Scott wasn’t the only modern-day Republican House member of African-American heritage not to join the Black Caucus. J.C. Watts, who represented an Oklahoma House district in the 1990s, refused to join, calling the group “race-hustling poverty pimps.”
One of those familiar with Scott is Lin Bennett, who serves as the current chair of the Charleston County Republican Party, the heart of Scott’s coastal political base, as well as the First Vice-Chair of the S.C. Republican Party. Bennett described Scott as a “true post-racial” politician, believing that:
He sees the world that Dr. Martin Luther King saw, one where the world judges you by your abilities rather than seeing just your skin color. Most people along the coast have always seen Tim Scott as just Tim Scott, a good man, and judge him by his abilities and his work ethic. The “normal people” who get up and work every day, raise their families and try to see people for who they are have always supported Tim because they like his message.

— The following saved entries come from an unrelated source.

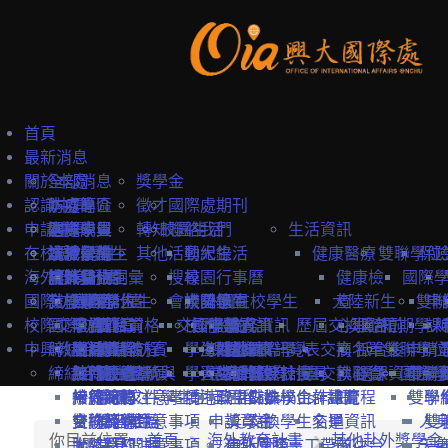
首頁
最新消息
關於本處
全部消息
獎學金
認識中興
防疫專區
本處簡介
徵才
國際處期刊
申請中興
國際學生
本處成員
選擇中興
轉知
校園生活
聯絡我們
生活資訊
在校境外學生
本地學生
法規彙編
認識台灣
境外學位生
其他
活動紀錄
興大生活
健康醫療
雙聯學位
保
海外教育計畫
教職員
中英雙語詞彙
認識台中
境外學位生
身分別
搜尋
校園行事曆
健康檢
國際
國際訪賓與學人
就學費用
交換學生計畫
國際學位生
外國新生
會議記錄
校園地圖
大陸學生
外國在校學生
大陸新生
查
雙聯
申
校際交流合作
國際訪賓
學費
申請簡章
國籍資格
抵台前
交換學校資訊
校內設施
國際學人
申請資訊
教務資訊
歷屆交換資訊
心理諮
抵台前
短期學人
課
中興教職員
締結合約
生活費
申請流程
關於國際訪賓
申請流程
抵台後
學生活動
海外地區
課程資訊
關於國際學人
姊妹校一覽表
選課資訊
交換名單
商
抵台後
雙聯學位
申請
締結合約
工作機會
熱門校統計
接待原則
締約注意事項
招生系所
統一證號與
學習生活
大陸地區
常見問題
交換教授計畫
海外教育計畫
工作證
姊妹校搜尋
交換心得
就醫資
選課資訊
國際學
申請
雙聯
常見問題
接待紀錄
締約流程
一般締約注意事項
申請文件
簽證
學生住宿
僑港澳生
歐盟Erasmus+計畫
居留證
姊妹校合作總覽
交換學生計畫流程
訊
雙聯
學
交換獎學金
合約範本
雙聯締約注意事項
提名推薦
學習華語
申請資訊
獎學金
交換學生名單
交通資訊
人
雙
你目前位置:
首頁
海外教育計畫
其他赴外獎學金
大陸簽約注意事項
聯絡窗口
常見問題
海外國際志工帶隊
申訴管道
前往台
天
一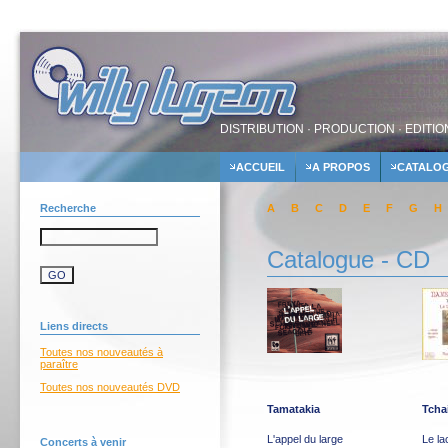
DISTRIBUTION · PRODUCTION · EDITIO
ACCUEIL
A PROPOS
CATALO
Recherche
A
B
C
D
E
F
G
H
Catalogue - CD
Liens directs
Toutes nos nouveautés à
paraître
Toutes nos nouveautés DVD
Tamatakia
Tcha
L'appel du large
Le l
Concerts à venir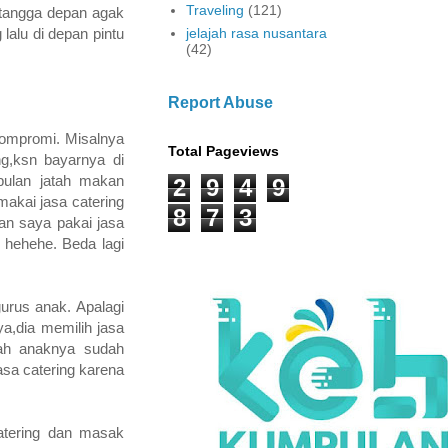
Traveling
(121)
 tetangga depan agak
lalu di depan pintu
jelajah rasa nusantara
(42)
Report Abuse
 kompromi. Misalnya
Total Pageviews
g,ksn bayarnya di
bulan jatah makan
2
9
4
9
makai jasa catering
8
7
3
an saya pakai jasa
 hehehe. Beda lagi
urus anak. Apalagi
ya,dia memilih jasa
mah anaknya sudah
asa catering karena
catering dan masak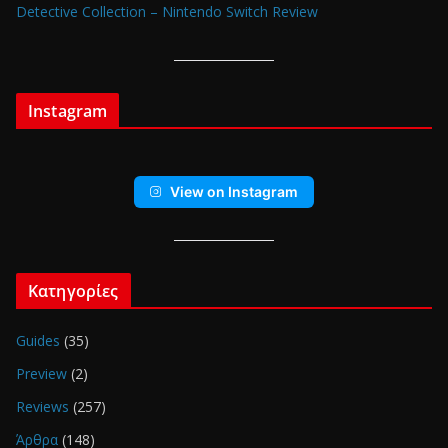
Detective Collection – Nintendo Switch Review
Instagram
View on Instagram
Κατηγορίες
Guides
(35)
Preview
(2)
Reviews
(257)
Άρθρα
(148)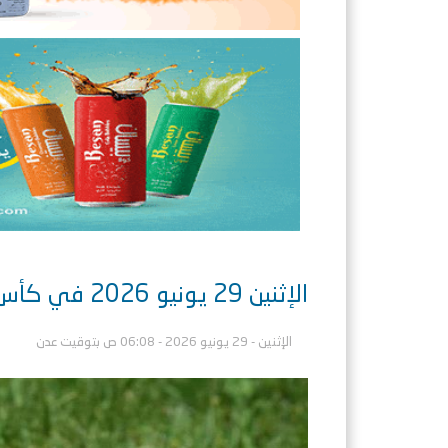
الإثنين 29 يونيو 2026 في كأس العالم ..القنوات الناقلة والمعلقين
الإثنين - 29 يونيو 2026 - 06:08 ص بتوقيت عدن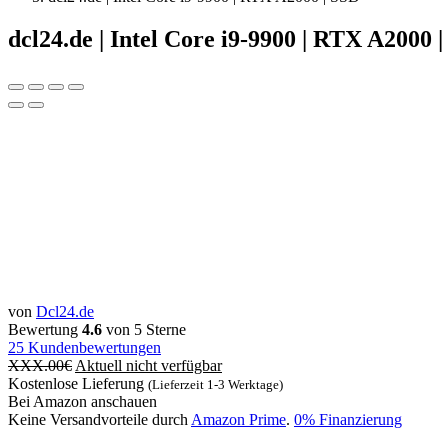
dcl24.de | Intel Core i9-9900 | RTX A2000 
von
Dcl24.de
Bewertung
4.6
von 5 Sterne
25
Kundenbewertungen
XXX.00
€
Aktuell nicht verfügbar
Kostenlose Lieferung
(Lieferzeit 1-3 Werktage)
Bei Amazon anschauen
Keine Versandvorteile durch
Amazon Prime
.
0% Finanzierung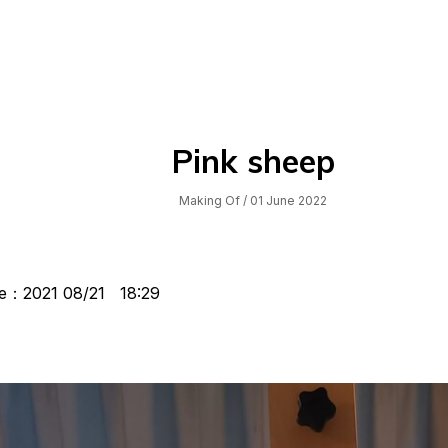
Pink sheep
Making Of
/ 01 June 2022
me：2021 08/21 18:29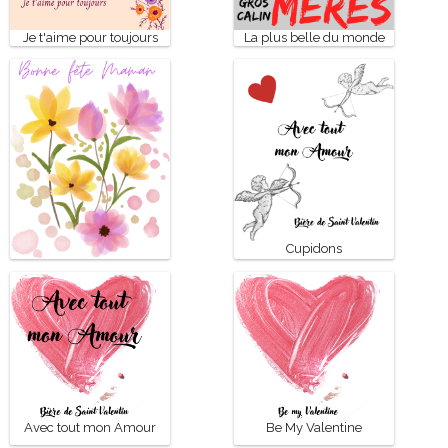
Je t'aime pour toujours
La plus belle du monde
Cupidons
Bonne fête Maman
Avec tout mon Amour
Be My Valentine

While Scott’s career has been along the coast, which has the best record for electing non-white politicos both during Reconstruction as well as after the Civil Rights movement of the 1960s, he has also begun winning over support from voters in the state’s Upstate region, which has historically been much tougher ground for black politicians.
One of those Upstate politicos who expressed support for Scott was David Carter, an Upstate South Carolina GOP strategist. Carter called Scott a “rock star” in the Upstate region, reporting that he was “as popular with GOP voters as Trey Gowdy (an Upstate House member). Carter saw Scott’s ability to reach across racial and partisan lines as a threat to groups like the NAACP:
When the party comes up with messaging which attracts minorities, you’ll get people like Tim Scott. He can articulate Republican messages to both mainstream Republicans as well as to minority audiences, so of course groups like the NAACP, which are generally aligned with the Democratic Party, will go after him.

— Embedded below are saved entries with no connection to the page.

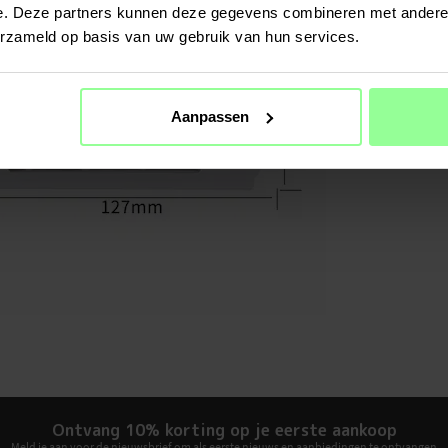
Afmetinge
e. Deze partners kunnen deze gegevens combineren met andere i
erzameld op basis van uw gebruik van hun services.
Aanpassen
Ontvang 10% korting op je eerste aankoop
Meld je aan voor de nieuwsbrief om als eerste nieuws en aanbiedingen te ontvangen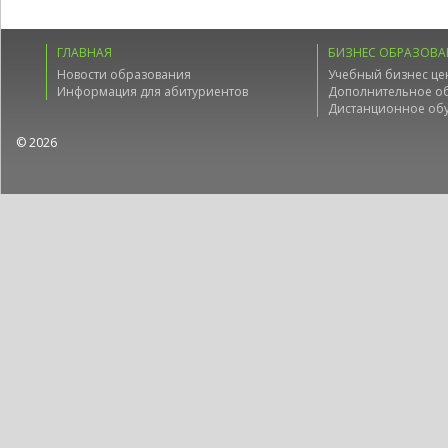
ГЛАВНАЯ
БИЗНЕС ОБРАЗОВА
Новости образования
Учебный бизнес це
Информация для абитуриентов
Дополнительное о
Дистанционное об
© 2026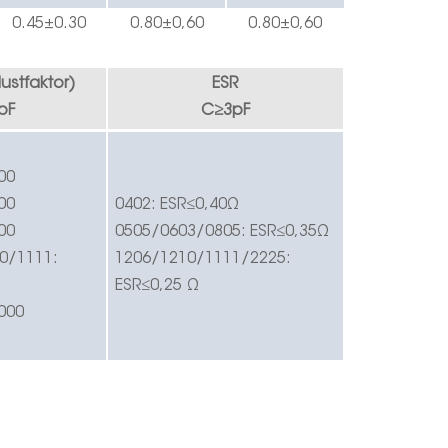
0.
45
±0.
3
0
0.
8
0±0,60
0.
8
0±0,60
lustfaktor)
ESR
pF
C
≥
3pF
00
00
0402:
ESR
≤
0,40
Ω
00
0505/0603/0805:
ESR
≤
0,35
Ω
0/1111:
1206/1210/1111/2225:
ESR
≤
0,25
Ω
000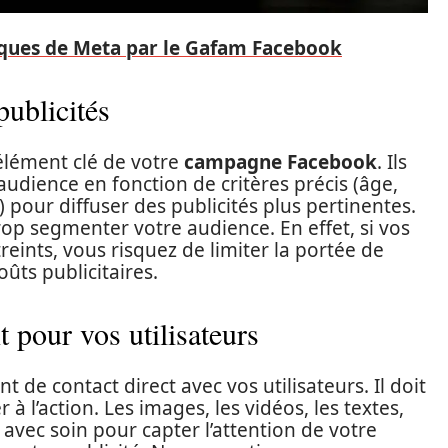
giques de Meta par le Gafam Facebook
ublicités
élément clé de votre
campagne Facebook
. Ils
dience en fonction de critères précis (âge,
c.) pour diffuser des publicités plus pertinentes.
trop segmenter votre audience. En effet, si vos
reints, vous risquez de limiter la portée de
ts publicitaires.
 pour vos utilisateurs
nt de contact direct avec vos utilisateurs. Il doit
 à l’action. Les images, les vidéos, les textes,
 avec soin pour capter l’attention de votre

Scott’s public record and ability to attract support from across racial lines paints a picture of Scott as one whose political career was built upon steering clear of, and rejecting, racial stereotypes or identification. His election, as well as the success of other Republican politicos such as Florida Senator Marco Rubio, Louisiana Governor Bobby Jindal and New Mexico Governor Susana Martinez, reflects a Republican Party which is beginning to move back towards the multi-racial identity it held after the Civil War, leaving the post-Civil Rights “Southern Strategy” Nixon era behind.

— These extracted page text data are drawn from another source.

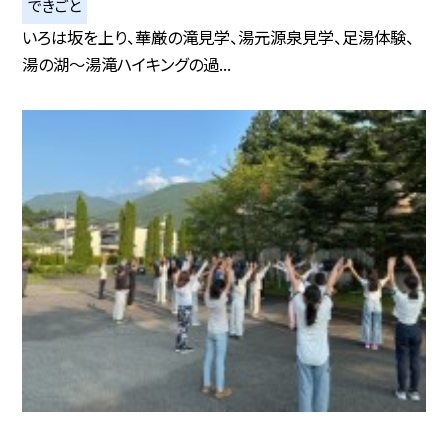
できごと
いろは坂を上り、華厳の滝見学、湯元源泉見学、足湯体験、
湯の湖〜湯滝ハイキングの過...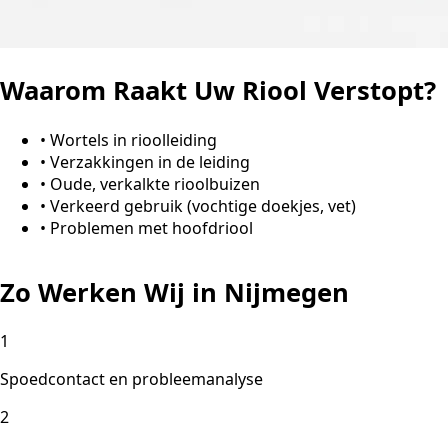
Waarom Raakt Uw Riool Verstopt?
•
Wortels in rioolleiding
•
Verzakkingen in de leiding
•
Oude, verkalkte rioolbuizen
•
Verkeerd gebruik (vochtige doekjes, vet)
•
Problemen met hoofdriool
Zo Werken Wij in Nijmegen
1
Spoedcontact en probleemanalyse
2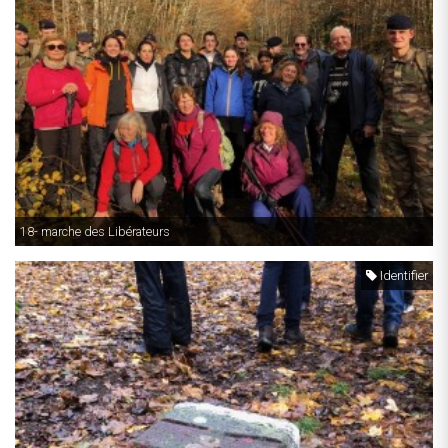
18- marche des Libérateurs
Identifier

Scott will face South Carolina voters in 2014 to serve the remaining two years of DeMint’s term, followed by an election in 2016 for the next full term for the seat. As Scott is already attracting the support of many Republican politicos across the state for his 2014 campaign, including Governor Nikki Haley, who appointed him, and most of the state’s congressional delegation, he’s considered a strong favorite to win the contest.
In a Deep South state like South Carolina, with a large minority electorate, a victory by Scott, a veteran politico well-experienced at winning by large margins by uniting black and white voters, would be yet another sign that voters in the South, a region once known for racial politics, are moving beyond race as an important political factor. While Scott’s appointment to the Senate represents progress towards a more inclusive Senate and his successful post-racial political career reflects the kind of color-blind world that many civil rights leaders worked so hard for, it’s disappointing that Jealous has chosen to mark the occasion to engage in the same kind of attacks once wielded by harsh pre-Civil Rights racists and segregationists.
If Jealous and those like him want to be relevant to this changing electorate, they would be wise to emulate Scott’s formula for success in the emerging post-racial South instead of criticizing it. Whether they choose to move forward or continue to look backward, it’s unlikely their attacks on Scott will hold him back in the Senate – or wherever he chooses to go next.